# "Retiring" from SAT



## Isla Verde (Oct 19, 2011)

Since moving to Mexico in 2007, I have been working part-time as a free-lance English teacher and every month paid taxes to SAT. This is how I was able to get an FM3 lucrativa and renew it annually, which I did for 4 years. Last year I was granted a Residente Permanente card, which allows me to work legally but does not require that I do so to maintain my resident status. I have not been teaching for awhile and thus have not been paying taxes to the Mexican government. I've been in touch with my accountant here who has told me that he can in essence "retire" me from SAT over the internet, but that I should make sure it won't cause me any legal problems in the future.

I was wondering if any other forum members have been in this situation and what they did. Of course, I'm looking for anecdotal information, not legal advice.


----------



## TundraGreen (Jul 15, 2010)

Isla Verde said:


> Since moving to Mexico in 2007, I have been working part-time as a free-lance English teacher and every month paid taxes to SAT. This is how I was able to get an FM3 lucrativa and renew it annually, which I did for 4 years. Last year I was granted a Residente Permanente card, which allows me to work legally but does not require that I do so to maintain my resident status. I have not been teaching for awhile and thus have not been paying taxes to the Mexican government. I've been in touch with my accountant here who has told me that he can in essence "retire" me from SAT over the internet, but that I should make sure it won't cause me any legal problems in the future.
> 
> I was wondering if any other forum members have been in this situation and what they did.

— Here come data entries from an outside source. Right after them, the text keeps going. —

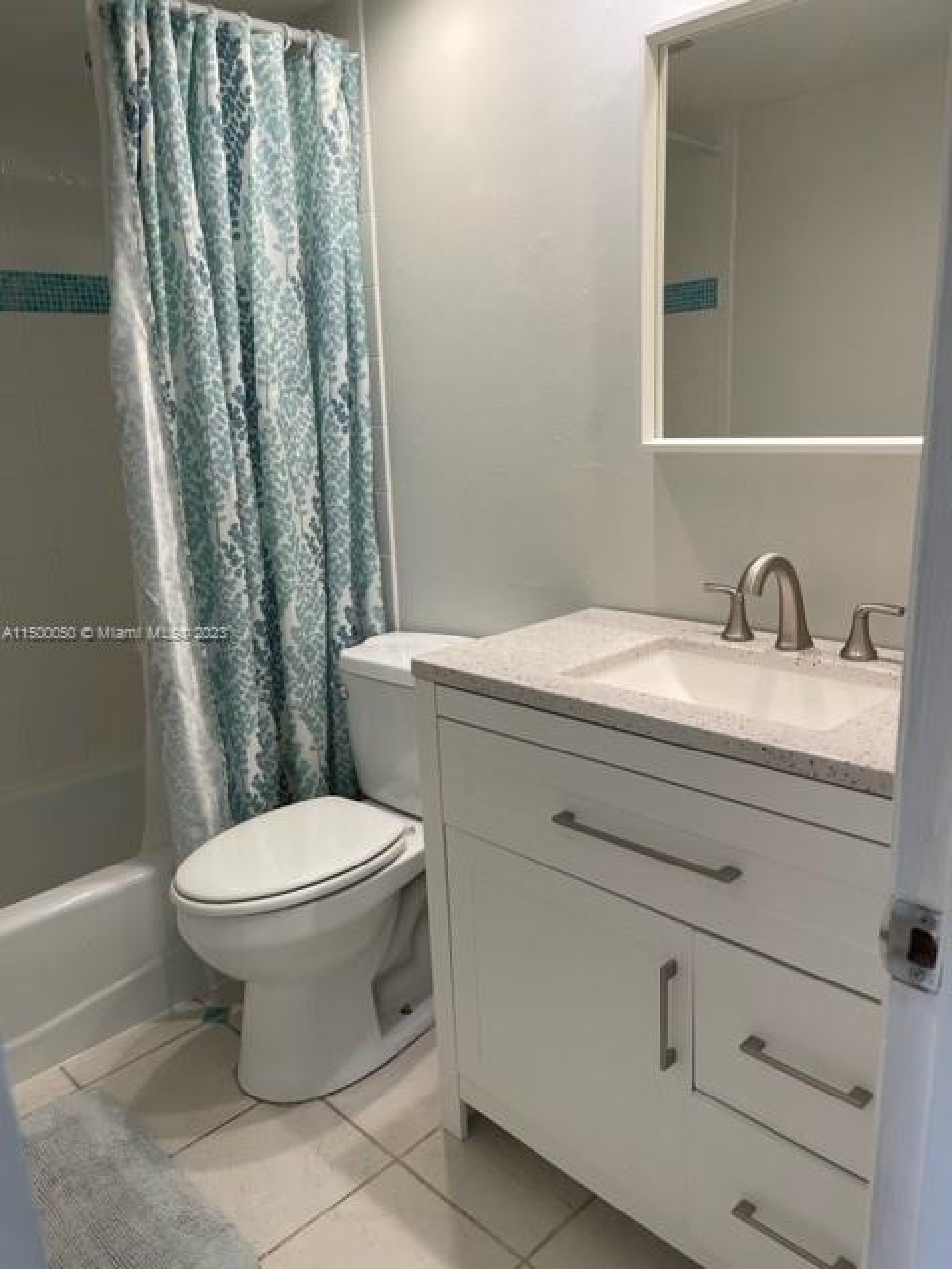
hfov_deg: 53.1
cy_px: 634
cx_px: 476
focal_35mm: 26
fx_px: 953
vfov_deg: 67.3
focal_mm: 5.1
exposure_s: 1/120
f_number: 1.6
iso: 50
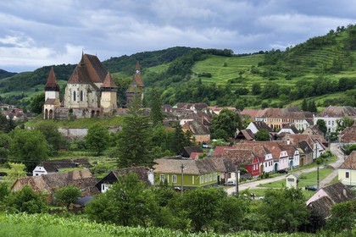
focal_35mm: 62
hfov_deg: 32.4
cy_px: 118
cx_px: 178
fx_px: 613
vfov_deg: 21.9
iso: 400
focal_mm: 62
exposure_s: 1/160
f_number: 7.1
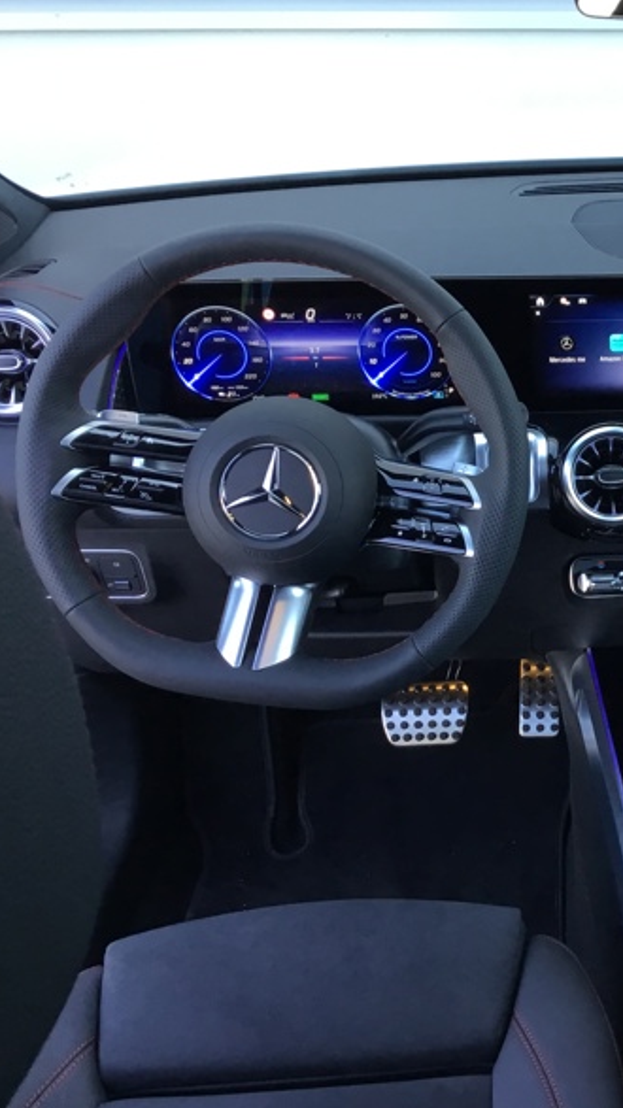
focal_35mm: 46
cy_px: 546
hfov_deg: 24.2
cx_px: 689
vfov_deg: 44.6
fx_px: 1352
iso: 25
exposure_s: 1/33
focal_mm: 3.3
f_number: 2.4
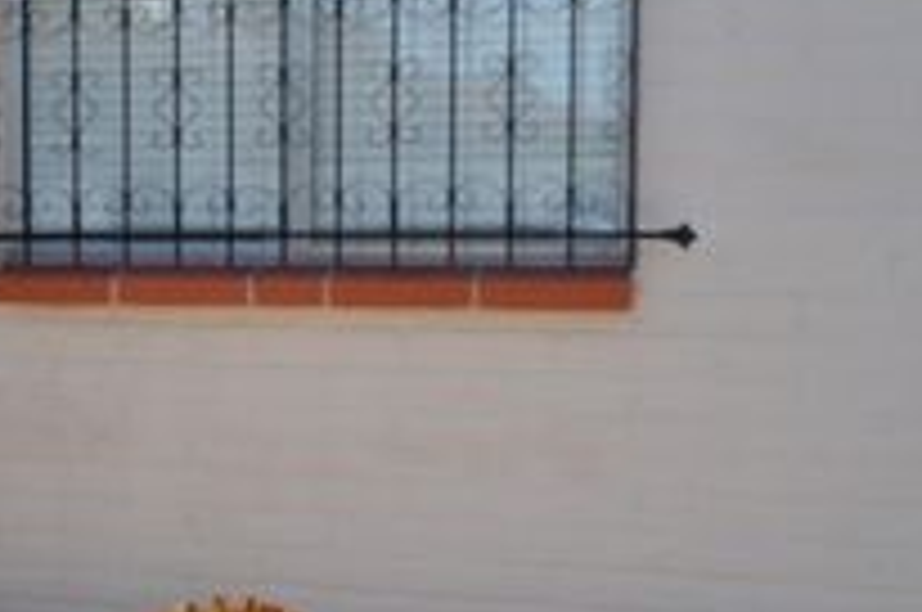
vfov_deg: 20.5
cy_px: 326
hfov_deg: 27.8
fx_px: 1688
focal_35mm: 66
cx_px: -103
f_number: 7.1
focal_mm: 18
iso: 100
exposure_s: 1/200
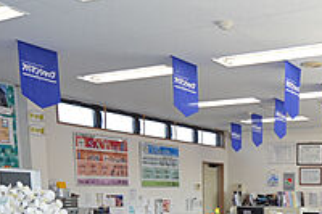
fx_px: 429
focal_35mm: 48
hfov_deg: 38.9
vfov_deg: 25.4
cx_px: 275
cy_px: 251
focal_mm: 10
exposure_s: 1/50
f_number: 3.5
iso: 100
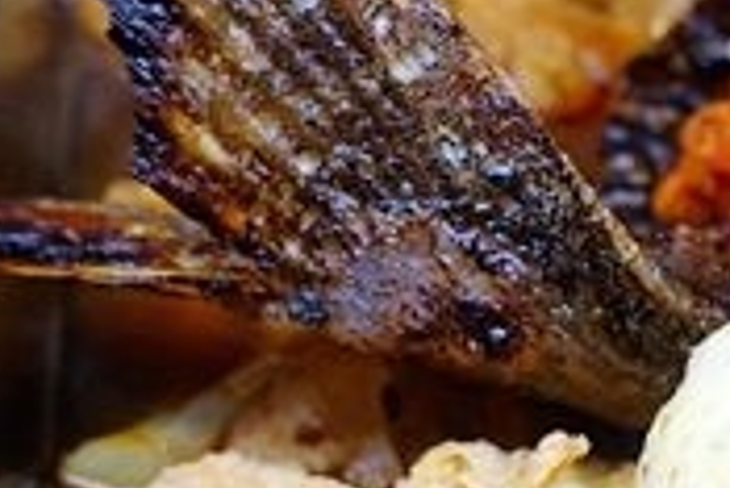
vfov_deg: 15.1
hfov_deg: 21.2
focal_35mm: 89
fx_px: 1806
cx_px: 889
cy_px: 503
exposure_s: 1/80
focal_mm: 8.8
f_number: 3.2
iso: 125
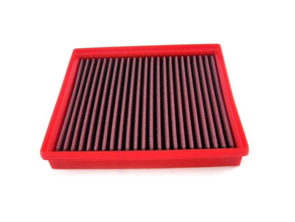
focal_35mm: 35
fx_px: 298
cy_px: 111
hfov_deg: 52.6
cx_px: 148
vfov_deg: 40.7
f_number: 2.8
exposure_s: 1/59.8
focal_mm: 5.7
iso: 231
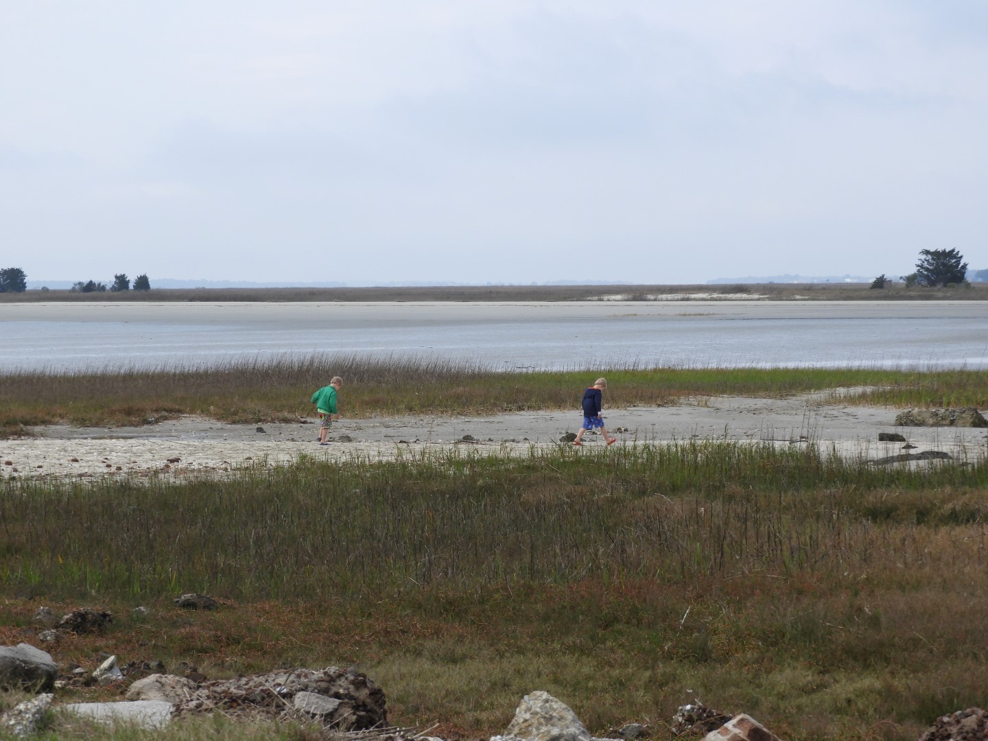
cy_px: 370
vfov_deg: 9.9
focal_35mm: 150
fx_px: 4281
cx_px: 494
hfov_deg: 13.2
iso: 100
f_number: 5.2
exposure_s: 1/500
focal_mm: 26.9
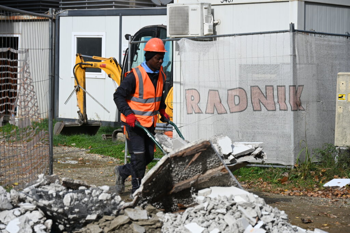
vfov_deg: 15.2
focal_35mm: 90
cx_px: 175
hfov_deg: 22.6
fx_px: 874
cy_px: 116
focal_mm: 90
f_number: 6.3
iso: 100
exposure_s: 1/500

Of course, I'm looking for anecdotal information, not legal advice.


I need to do that. I paid taxes in 2010 and 2011. Since then I haven't made any money but I haven't told SAT, nor have I filed for the past year and a half or two. I really need to talk to them. I am obviously not the one to give you advice.


----------



## GARYJ65 (Feb 9, 2013)

Most probably, what they do is to declare You in "suspension de actividades" I've done that and had no problems, unless...your bank account shows deposits on a regular basis, then you get a call from SAT


----------